Mistborn Trilogy - Brandon Sanderson [454]
“I honestly don’t know,” Vin said.
“Aged meat is delicious.”
“You mean ‘rotten’ meat.”
“Aged,” OreSeur said insistently as she picked him up, preparing to carry him down from the wall. The top of Keep Hasting was a good hundred feet tall—far too high up for OreSeur to jump, and the only path down would be through the inside of the abandoned keep. Better to carry him.
“Aged meat is like aged wine or aged cheese,” OreSeur continued. “It tastes better when it’s a few weeks old.”
I suppose that’s one of the side effects of being related to scavengers, Vin thought. She hopped up on the lip of the wall, dropping a few coins. However, as she prepared to jump—OreSeur a large bulk in her arms—she hesitated. She turned one last time, looking out at Straff’s army. It was fully visible now; the sun had risen completely above the horizon. Yet, a few insistent swirls of mist wavered in the air, as if trying to defy the sun, to continue to cloak the city, to stave off the light of day….
Lord Ruler! Vin thought, struck by a sudden insight. She’d been working on this problem so long, it had begun to frustrate her. And now, when she’d been ignoring it, the answer had come to her. As if her subconscious had still been picking it apart.
“Mistress?” OreSeur asked. “Is everything all right?”
Vin opened her mouth slightly, cocking her head. “I think I just realized what the Deepness was.”
30
But, I must continue with the sparsest of detail. Space is limited. The other Worldbringers must have thought themselves humble when they came to me, admitting that they had been wrong. Even then, I was beginning to doubt my original declaration.
But, I was prideful.
I write this record now, Sazed read, pounding it into a metal slab, because I am afraid. Afraid for myself, yes—I admit to being human. If Alendi does return from the Well of Ascension, I am certain that my death will be one of his first objectives. He is not an evil man, but he is a ruthless one. That is, I think, a product of what he has been through.
I am also afraid, however, that all I have known—that my story—will be forgotten. I am afraid for the world that is to come. Afraid that Alendi will fail. Afraid of a doom brought by the Deepness.
It all comes back to poor Alendi. I feel bad for him, and for all the things he has been forced to endure. For what he has been forced to become.
But, let me begin at the beginning. I met Alendi first in Khlennium; he was a young lad then, and had not yet been warped by a decade spent leading armies.
Alendi’s height struck me the first time I saw him. Here was a man who was small of stature, but who seemed to tower over others, a man who demanded respect.

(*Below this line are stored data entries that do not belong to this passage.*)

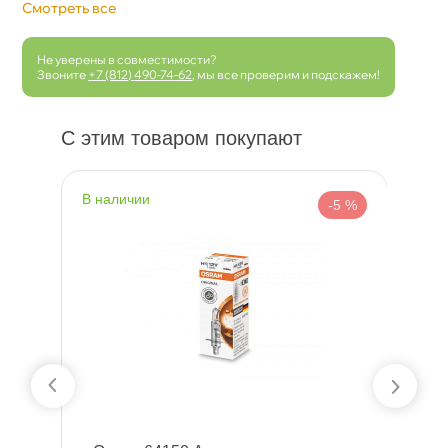
Смотреть все
Не уверены в совместимости?
Звоните
+7 (812) 490-74-62
, мы все проверим и подскажем!
С этим товаром покупают
наличии
 %
-5 %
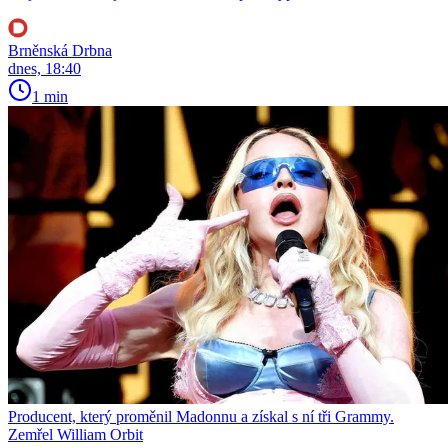
Brněnská Drbna
dnes, 18:40
1 min
Producent, který proměnil Madonnu a získal s ní tři Grammy.
Zemřel William Orbit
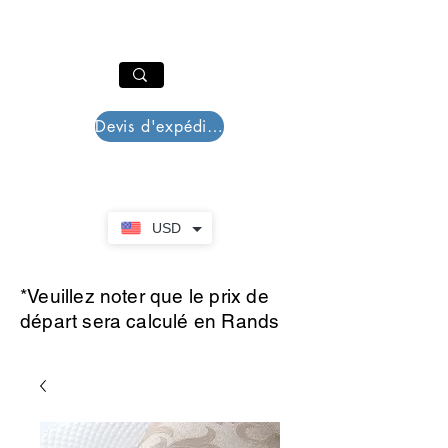
PAR PLAZZA
Panier
Devis d'expédition
USD
*Veuillez noter que le prix de
départ sera calculé en Rands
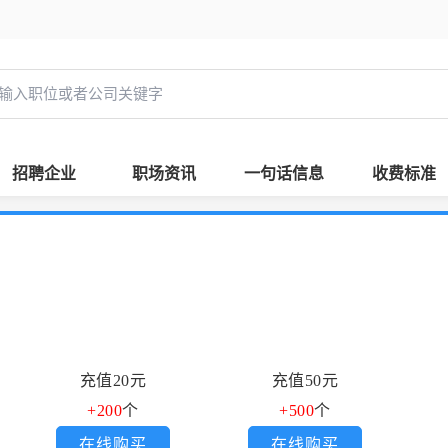
招聘企业
职场资讯
一句话信息
收费标准
充值20元
充值50元
+200
个
+500
个
在线购买
在线购买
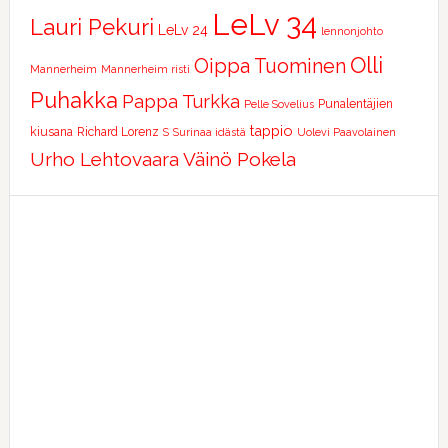
LeLv 34
Lauri Pekuri
LeLv 24
lennonjohto
Olli
Oippa Tuominen
Mannerheim
Mannerheim risti
Puhakka
Pappa Turkka
Punalentäjien
Pelle Sovelius
tappio
kiusana
Richard Lorenz
S
Surinaa idästä
Uolevi Paavolainen
Urho Lehtovaara
Väinö Pokela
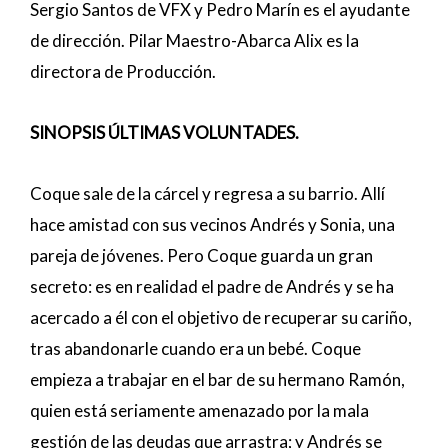
Sergio Santos de VFX y Pedro Marín es el ayudante
de dirección. Pilar Maestro-Abarca Alix es la
directora de Producción.
SINOPSIS ÚLTIMAS VOLUNTADES.
Coque sale de la cárcel y regresa a su barrio. Allí
hace amistad con sus vecinos Andrés y Sonia, una
pareja de jóvenes. Pero Coque guarda un gran
secreto: es en realidad el padre de Andrés y se ha
acercado a él con el objetivo de recuperar su cariño,
tras abandonarle cuando era un bebé. Coque
empieza a trabajar en el bar de su hermano Ramón,
quien está seriamente amenazado por la mala
gestión de las deudas que arrastra; y Andrés se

Oddly, it was Alendi’s simple ingenuousness that first led me to befriend him. I employed him as an assistant during his first months in the grand city.
It wasn’t until years later that I became convinced that Alendi was the Hero of Ages. Hero of Ages: the one called Rabzeen in Khlennium, the Anamnesor.
Savior.
When I finally had the realization—finally connected all of the signs of the Anticipation to him—I was so excited. Yet, when I announced my discovery to the other Worldbringers, I was met with scorn. Oh, how I wish that I had listened to them.

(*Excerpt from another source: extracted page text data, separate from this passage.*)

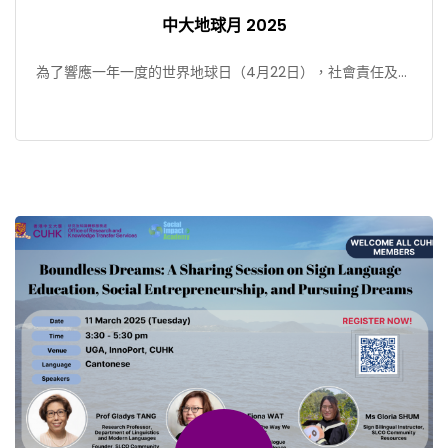
中大地球月 2025
為了響應一年一度的世界地球日（4月22日），社會責任及可
持續發展處、中大賽馬會氣候變化博物館和SDSN香港由三 […]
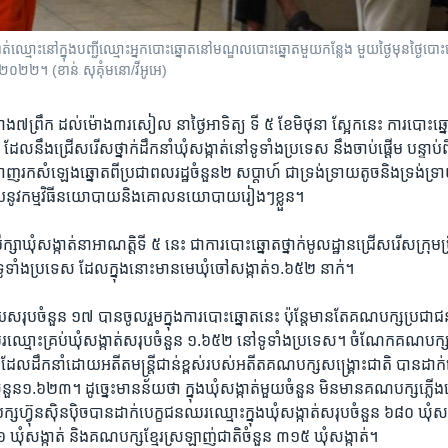
្ទាត់ឈ្មោះនៅក្នុងបញ្ជីឈ្មោះអ្នកបោះឆ្នោតនៅមណ្ឌលបោះឆ្នោតមួយកន្លែង មួយថ្ងៃមុនថ្ងៃបោះឆ
ាំ ២០២២។ (ខាន់ សុគុំមនោ/វីអូអេ)
៉ោង​៧​ព្រឹក​ ដល់​ម៉ោង​៣​រសៀល​ នា​ថ្ងៃ​អាទិត្យ ទី​ ៥ ខែ​មិថុនា​ ស្អែកនេះ ការ​បោះ​ឆ្នោត​ក
 ៥ ដែល​នឹង​ជ្រើស​រើស​ថ្នាក់​ដឹកនាំ​ឃុំ​សង្កាត់​នៅ​ទូទាំង​ប្រទេស នឹង​ចាប់​ផ្តើម ​បន
រក​សំឡេងឆ្នោត​ពី​ប្រជាពលរដ្ឋ​ចំនួន​២ សប្តាហ៍ ​ជាទ្រង់​ទ្រាយ​តូច​និង​ទ្រង់​ទ្រា
្សាយ​នូវ​កម្មវិធី​នយោបាយ​និង​គោល​នយោបាយ​រៀងៗខ្លួន។
ឹក្សា​ឃុំ​សង្កាត់​នា​អាណត្តិ​ទី​ ៥ ​នេះ ជា​ការ​បោះ​ឆ្នោត​ថ្នាក់​មូលដ្ឋាន​ជ្រើស​រើស​ក្រុម​ប្រ
ៅ​ទូទាំង​ប្រទេ​ស ដែល​ក្នុង​នោះ​មាន​មេឃុំ​ចៅ​សង្កាត់១.៦៥២ នាក់។
ចំនួន​ ១៧ ​បាន​ចូលរួម​ក្នុង​ការ​បោះឆ្នោត​នេះ ប៉ុន្តែ​មាន​តែ​គណបក្ស​ប្រជាជន​
​ឈ្មោះ​គ្រប់​ឃុំ​សង្កាត់​សរុប​ចំនួន​ ១.៦៥២​ នៅ​ទូទាំង​ប្រទេស។ ចំណែក​គណបក្ស​ប្រ
ល​ដឹកនាំ​ដោយ​អតីត​មន្រ្តី​ជាន់​ខ្ពស់​របស់​អតីត​គណបក្ស​សង្រ្គោះ​ជាតិ បាន​ដាក
ុប​ចំនួន​១.៦២៣។ ដូច្នេះ​មាន​ន័យ​ថា​ ក្នុង​ឃុំ​សង្កាត់​មួយ​ចំនួន មិន​មាន​គណបក្ស​ភ្លើ
្វុនស៊ិនប៉ិច​បាន​ដាក់​បេក្ខជន​ឈរ​ឈ្មោះ​ក្នុង​ឃុំ​សង្កាត់​សរុប​ចំនួន​ ៦៨០ ​ឃុំ​សង
៩៦ ​ឃុំ​សង្កាត់ និង​គណបក្ស​ខ្មែរ​ស្រឡាញ់​ជាតិ​ចំនួន​ ៣១៥ ​ឃុំ​សង្កាត់។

And yet, any who know me will realize that there was no chance I would give up so easily. Once I find something to investigate, I become dogged in my pursuit. I had determined that Alendi was the Hero of Ages, and I intended to prove it. I should have bowed before the will of the others; I shouldn’t have insisted on traveling with Alendi to witness his journeys. It was inevitable that Alendi himself would find out what I believed him to be.
Yes, he was the one who fueled the rumors after that. I could never have done what he himself did, convincing and persuading the world that he was indeed the Hero. I don’t know if he himself believed it, but he made others think that he must be the one.